Rancho Soquel was a 1668acres Mexican land grant in present-day Santa Cruz County, California given in 1833 by Governor José Figueroa to María Martina Castro y Amador. In 1844, Martina Castro was granted by Governor José Figueroa a further 32702acres grant known as the Soquel Augmentation.[1] The Rancho Soquel grant along Monterey Bay includes present-day Soquel and Capitola.[2] Rancho Aptos of her brother Rafael Castro formed the south boundary of the grant. The much-larger Soquel Augmentation grant lay inland from both of these, and comprised mainly mountain watershed land.
María Martina Castro y Amador (1807–1890), was born in Villa de Branciforte, daughter of José Joaquín Castro (1768–1838), grantee of Rancho San Andrés. Martina married Simon Cota, a soldier stationed at Monterey, in 1824. When Simon died six years later, in 1830, Martina became a widow with four children. Martina married Irishman Michael Lodge (1797–1849) in 1831, and she was granted the half square league Rancho Soquel in 1833.
With Lodge's encouragement, Martina applied for a much larger 32000acres grant of forested mountain land, inland from the earlier Soquel and Aptos grants. The huge area included the eastern side of the Soquel Creek watershed, most of the Aptos Creek watershed, Trout Gulch and much of Valencia Creek. The grant was approved in 1844 by governor Manuel Micheltorena. Lodge recognized the value of timber resources on the new lands, and contracted John Hames and John Daubenbiss to build a sawmill.[3] Parts of the grant are now The Forest of Nisene Marks State Park, and the Soquel Demonstration State Forest. In 1848, Michael Lodge and Martina joined the California Gold Rush. Martina returned after three of her children died, but Lodge never returned and was presumed murdered. In 1849, Martina, at 42, married Louis Depeaux, a man 16 years younger than she was. Soon afterward, Depeaux left.[4] A daughter, Carmelita (Carmel) Castro Lodge (1827–1923) married Thomas Fallon in 1849.
With the cession of California to the United States following the Mexican-American War, the 1848 Treaty of Guadalupe Hidalgo provided that the land grants would be honored. As required by the Land Act of 1851, a claim was filed for the Soquel grant with the Public Land Commission in 1852,[5] [6] [7] and the grant was patented to Martina Castro in 1860.[8] A claim for the Soquel Augmentation grant was filed with the Land Commission in 1853,[9] and the grant was patented to Martina Castro in 1860.[10]

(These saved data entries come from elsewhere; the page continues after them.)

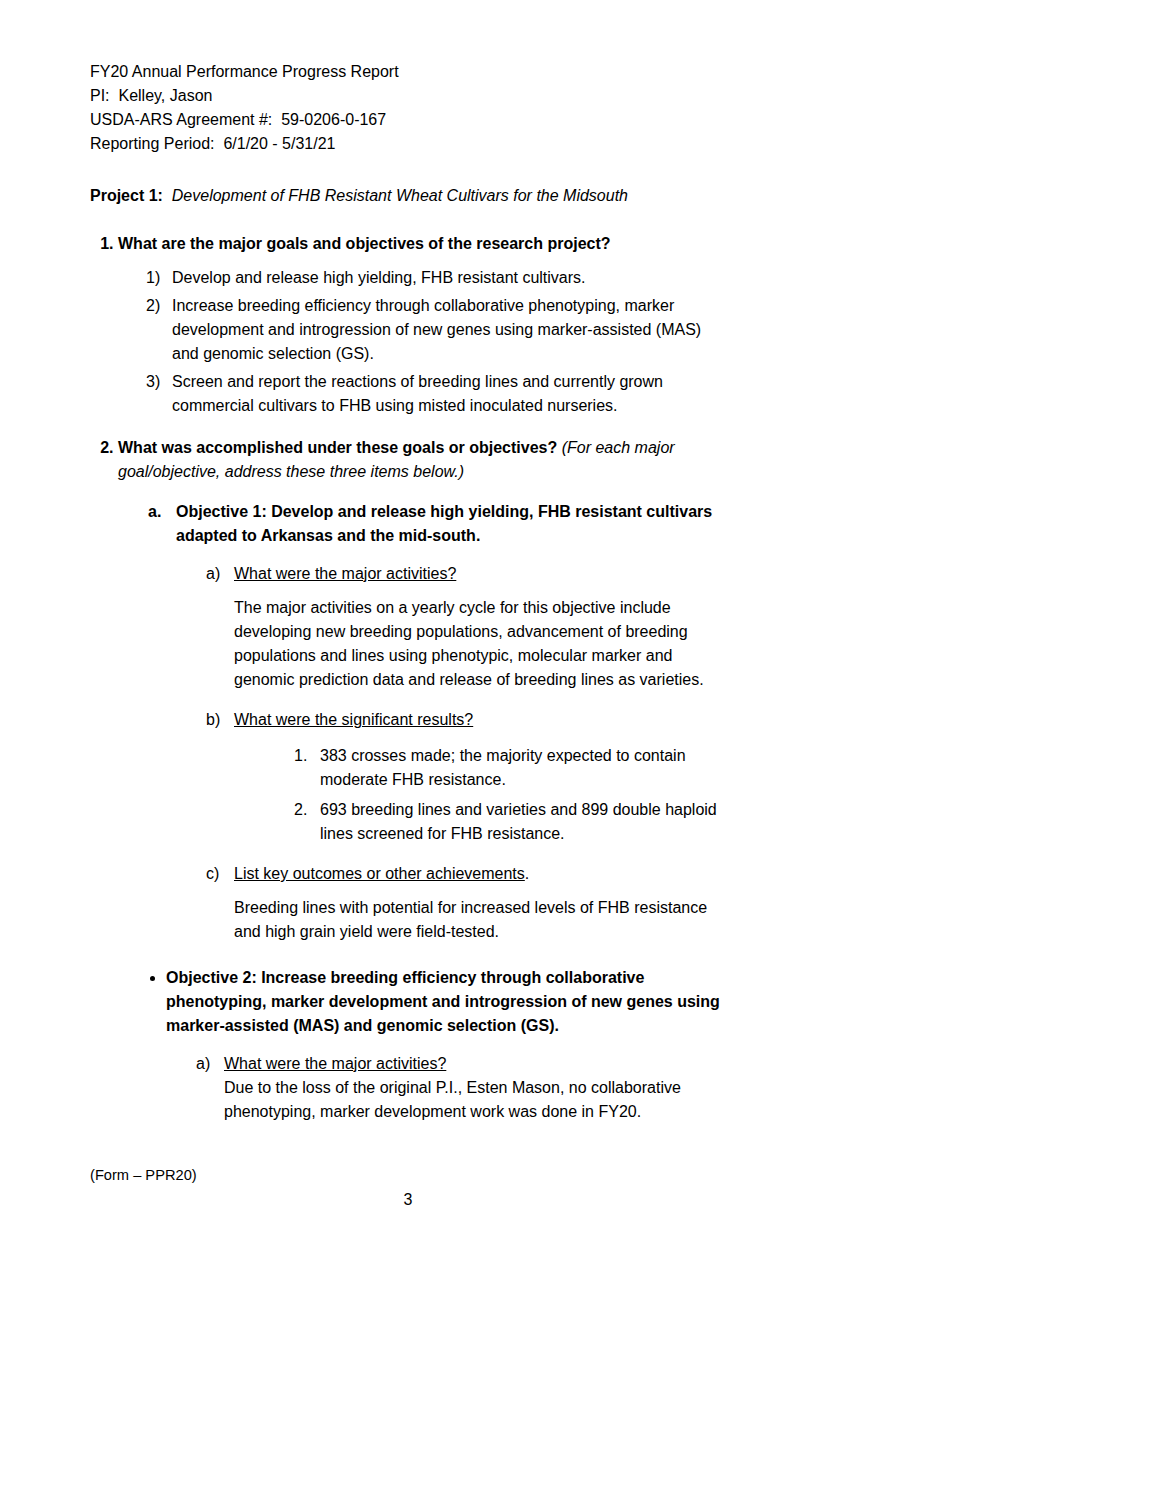FY20 Annual Performance Progress Report
PI: Kelley, Jason
USDA-ARS Agreement #: 59-0206-0-167
Reporting Period: 6/1/20 - 5/31/21
Project 1: Development of FHB Resistant Wheat Cultivars for the Midsouth
What are the major goals and objectives of the research project?
Develop and release high yielding, FHB resistant cultivars.
Increase breeding efficiency through collaborative phenotyping, marker development and introgression of new genes using marker-assisted (MAS) and genomic selection (GS).
Screen and report the reactions of breeding lines and currently grown commercial cultivars to FHB using misted inoculated nurseries.
What was accomplished under these goals or objectives? (For each major goal/objective, address these three items below.)
Objective 1: Develop and release high yielding, FHB resistant cultivars adapted to Arkansas and the mid-south.
What were the major activities?
The major activities on a yearly cycle for this objective include developing new breeding populations, advancement of breeding populations and lines using phenotypic, molecular marker and genomic prediction data and release of breeding lines as varieties.
What were the significant results?
383 crosses made; the majority expected to contain moderate FHB resistance.
693 breeding lines and varieties and 899 double haploid lines screened for FHB resistance.
List key outcomes or other achievements.
Breeding lines with potential for increased levels of FHB resistance and high grain yield were field-tested.
Objective 2: Increase breeding efficiency through collaborative phenotyping, marker development and introgression of new genes using marker-assisted (MAS) and genomic selection (GS).
What were the major activities?
Due to the loss of the original P.I., Esten Mason, no collaborative phenotyping, marker development work was done in FY20.
(Form – PPR20)
3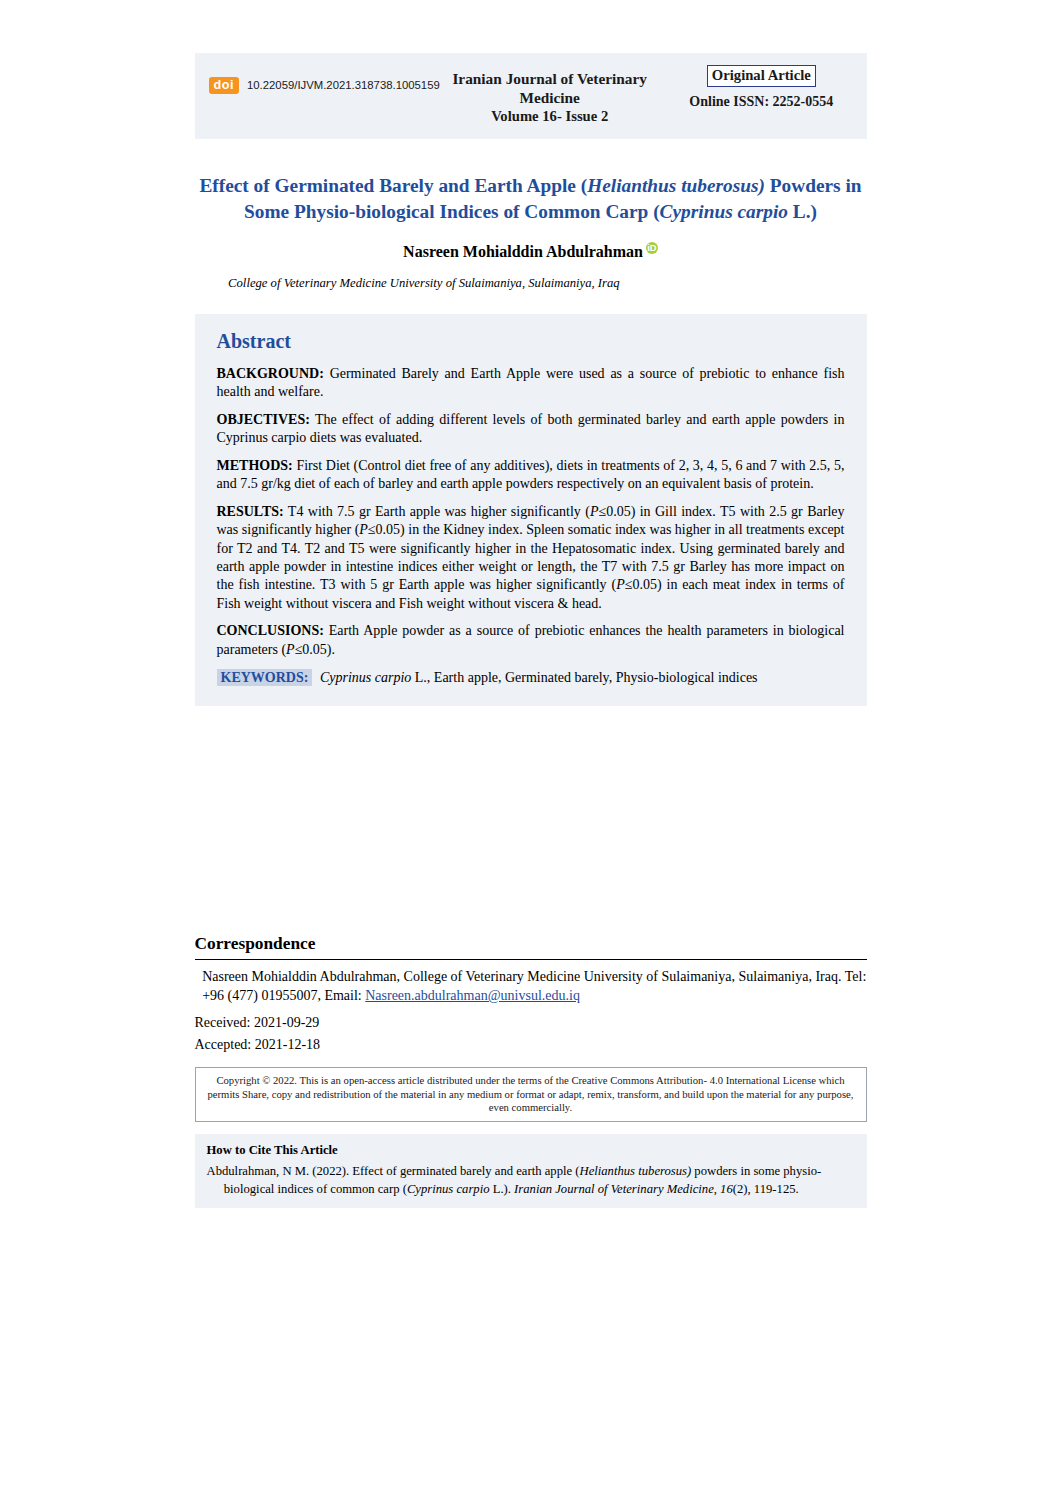doi 10.22059/IJVM.2021.318738.1005159
Iranian Journal of Veterinary Medicine
Volume 16- Issue 2
Original Article
Online ISSN: 2252-0554
Effect of Germinated Barely and Earth Apple (Helianthus tuberosus) Powders in Some Physio-biological Indices of Common Carp (Cyprinus carpio L.)
Nasreen Mohialddin AbdulrahmaniD
College of Veterinary Medicine University of Sulaimaniya, Sulaimaniya, Iraq
Abstract
BACKGROUND: Germinated Barely and Earth Apple were used as a source of prebiotic to enhance fish health and welfare.
OBJECTIVES: The effect of adding different levels of both germinated barley and earth apple powders in Cyprinus carpio diets was evaluated.
METHODS: First Diet (Control diet free of any additives), diets in treatments of 2, 3, 4, 5, 6 and 7 with 2.5, 5, and 7.5 gr/kg diet of each of barley and earth apple powders respectively on an equivalent basis of protein.
RESULTS: T4 with 7.5 gr Earth apple was higher significantly (P≤0.05) in Gill index. T5 with 2.5 gr Barley was significantly higher (P≤0.05) in the Kidney index. Spleen somatic index was higher in all treatments except for T2 and T4. T2 and T5 were significantly higher in the Hepatosomatic index. Using germinated barely and earth apple powder in intestine indices either weight or length, the T7 with 7.5 gr Barley has more impact on the fish intestine. T3 with 5 gr Earth apple was higher significantly (P≤0.05) in each meat index in terms of Fish weight without viscera and Fish weight without viscera & head.
CONCLUSIONS: Earth Apple powder as a source of prebiotic enhances the health parameters in biological parameters (P≤0.05).
KEYWORDS: Cyprinus carpio L., Earth apple, Germinated barely, Physio-biological indices
Correspondence
Nasreen Mohialddin Abdulrahman, College of Veterinary Medicine University of Sulaimaniya, Sulaimaniya, Iraq. Tel: +96 (477) 01955007, Email: Nasreen.abdulrahman@univsul.edu.iq
Received: 2021-09-29
Accepted: 2021-12-18
Copyright © 2022. This is an open-access article distributed under the terms of the Creative Commons Attribution- 4.0 International License which permits Share, copy and redistribution of the material in any medium or format or adapt, remix, transform, and build upon the material for any purpose, even commercially.
How to Cite This Article
Abdulrahman, N M. (2022). Effect of germinated barely and earth apple (Helianthus tuberosus) powders in some physio-biological indices of common carp (Cyprinus carpio L.). Iranian Journal of Veterinary Medicine, 16(2), 119-125.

In Depeaux's absence, Martina gave each of her remaining eight children an undivided one-ninth of the Rancho Soquel grant.[11] In 1856, with the onset of mental instability, Martina sold her remaining land and spent her last years with her daughter Guadalupe in Capitola until her death in 1890. Much of the rancho land was sold to Frederick A. Hihn in the 1860s, including much of the redwood forest area and the beach-side area that became Capitola.